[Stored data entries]
========================================================================

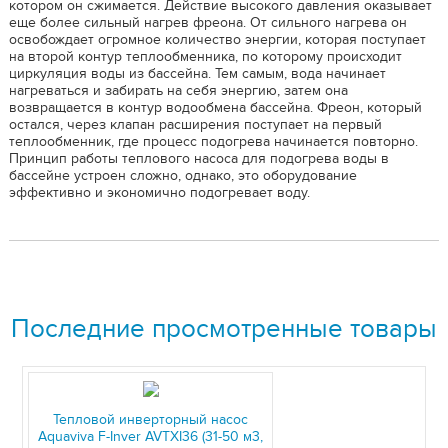
котором он сжимается. Действие высокого давления оказывает
еще более сильный нагрев фреона. От сильного нагрева он
освобождает огромное количество энергии, которая поступает
на второй контур теплообменника, по которому происходит
циркуляция воды из бассейна. Тем самым, вода начинает
нагреваться и забирать на себя энергию, затем она
возвращается в контур водообмена бассейна. Фреон, который
остался, через клапан расширения поступает на первый
теплообменник, где процесс подогрева начинается повторно.
Принцип работы теплового насоса для подогрева воды в
бассейне устроен сложно, однако, это оборудование
эффективно и экономично подогревает воду.
Последние просмотренные товары
Тепловой инверторный насос
Aquaviva F-Inver AVTXI36 (31-50 м3,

========================================================================

**What to produce:**
Please transcribe, word for word, every line from the first line of the records above through the line containing "циркуляция воды из", and leave out any pictures.

**Response box:**
котором он сжимается. Действие высокого давления оказывает
еще более сильный нагрев фреона. От сильного нагрева он
освобождает огромное количество энергии, которая поступает
на второй контур теплообменника, по которому происходит
циркуляция воды из бассейна. Тем самым, вода начинает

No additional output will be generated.